In the meantime, however, thanks not only to Castelli but also to Giovanni Camillo Glorioso, who from 1613 to 1621 had occupied the prestigious chair at the University of Padua that had once been Galileo’s, the fame of Fontana’s telescopes had spread through much of the peninsula. In March 1638, from Naples, Glorioso had informed Antonio Santini in Milan, of an ‘admirable’ 8-palm telescope, and in the following July, of a 14-palm model with which ‘Jupiter looks like the Moon when full, and has the same cavities and prominences as are found on the Moon; Mars appears a little smaller than Jupiter, and at its centre is a prominence shaped like a very dark cone.’ In September, he sent him an interesting drawing of Saturn, done by Fontana himself, which Santini then sent to Peter Linder in Venice. Still from Milan, Giovanni Giacomo Cozzolani informed Carlo Antonio Manzini, in Bologna (where the news also reached Bonaventura Cavalieri) of the wondrous new phenomena observed with Fontana’s ‘spyglass’. Information, albeit confused and fragmentary, on the new 14-palm telescopes, evidently able to show the surface details of planets for the first time, reached Holland, England and France as well (where René Descartes believed that Fontana had managed to fabricate hyperbolic lenses).

In October of 1639, tired of trusting to the mediation of Castelli, Fontana wrote directly to the Grand Duke, offering him a 22-palm telescope.
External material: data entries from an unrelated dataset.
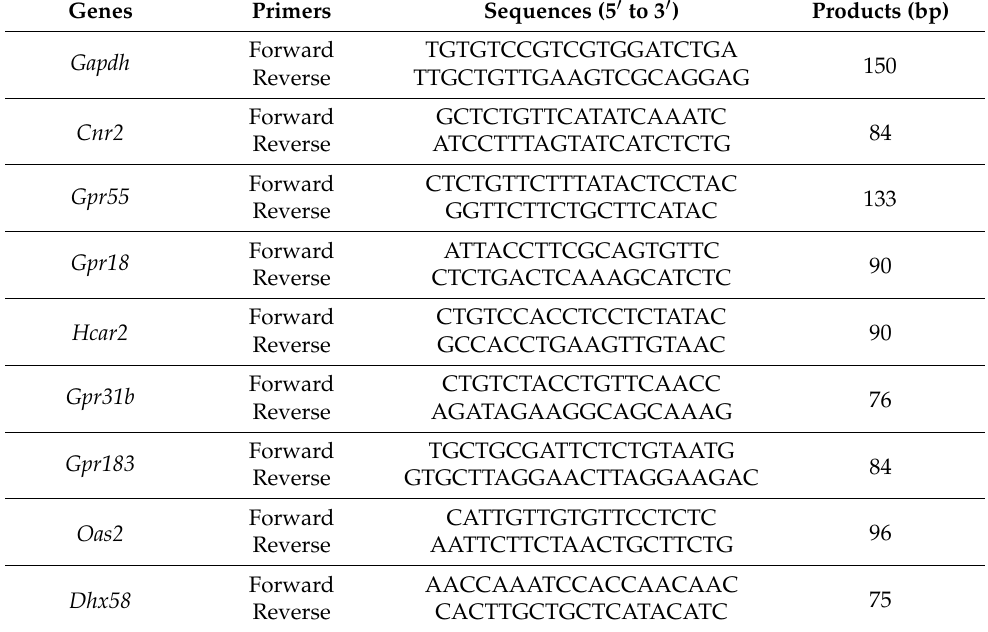
Table 1. Primers for qPCR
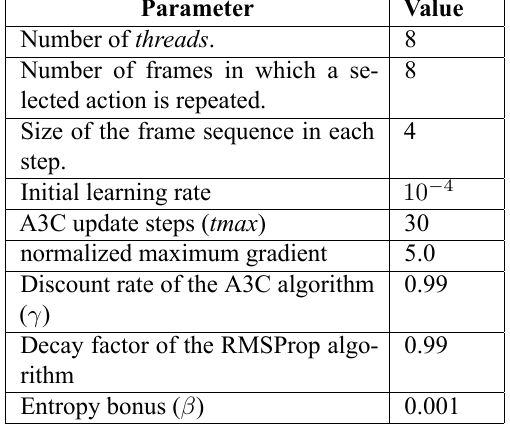
Table 3. Learning Parameters (Mnih et al., 2016). Parameter Value Number of threads .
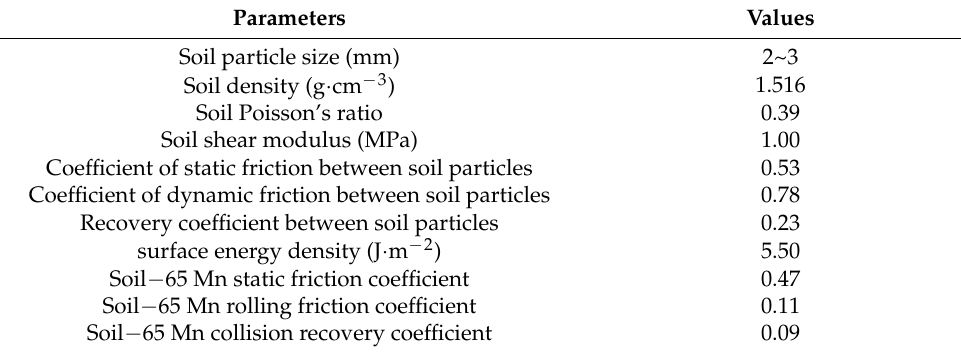
Table 1. Parameters of DEM virtual simulation test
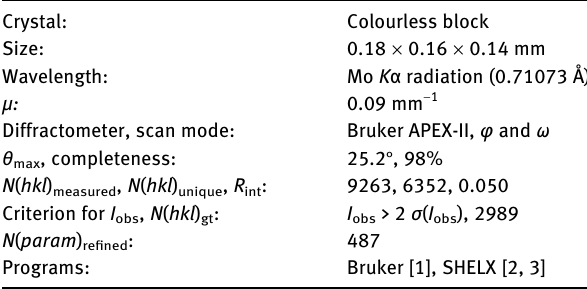
Table  : Data collection and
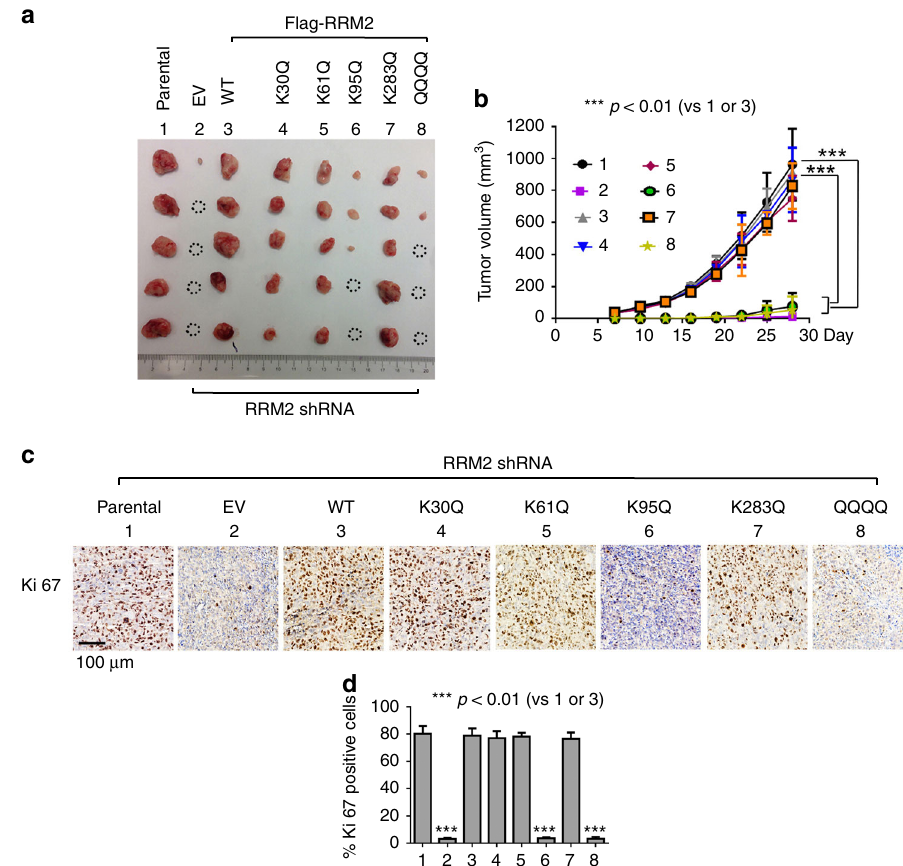
Fig. 9 RRM2 acetylation at K95 suppresses tumor growth in vivo. a , b The same number (3 × 10 6 ) of H1299 parental cells or RRM2-de fi cient H1299 cells expressing empty vector, Flag-tagged WT, or individual acetyl-mimetic RRM2 mutant(s) were injected into subcutaneous tissue at the fl ank region of nude mice to generate lung cancer xenografts ( n = 5 mice each group). Tumor volume was measured once every 4 days. After 28 days, the mice were killed and the tumors were removed, photographed, and analyzed. All dotted circles in tumor images indicate no visible tumors. The error bars indicate ± s.d., n = 5 per group. *** P <0.001, by two-tailed t test. c , d IHC staining of Ki67 was performed in tumor tissues at the end of experiments. Scale bar: 100 μ m. The error bars indicate ± s.d., n = 5 per group. *** P <0.001, by two-tailed t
As proof of the instrument’s outstanding quality, the letter, which has only recently come to light, 12 contains enclosed a drawing of Jupiter made by Fontana himself, which constitutes, as of now, the earliest representation of the planet’s bands, whose discovery was later to be claimed by (or attributed to) many other authors.

==Microscope==

Fontana also claimed to have invented the compound microscope (two or more lenses in a tube) in 1618, an invention that has many claimants including Cornelis Drebbel, Zacharias Jansen or his father Hans Martens, and Galileo Galilei.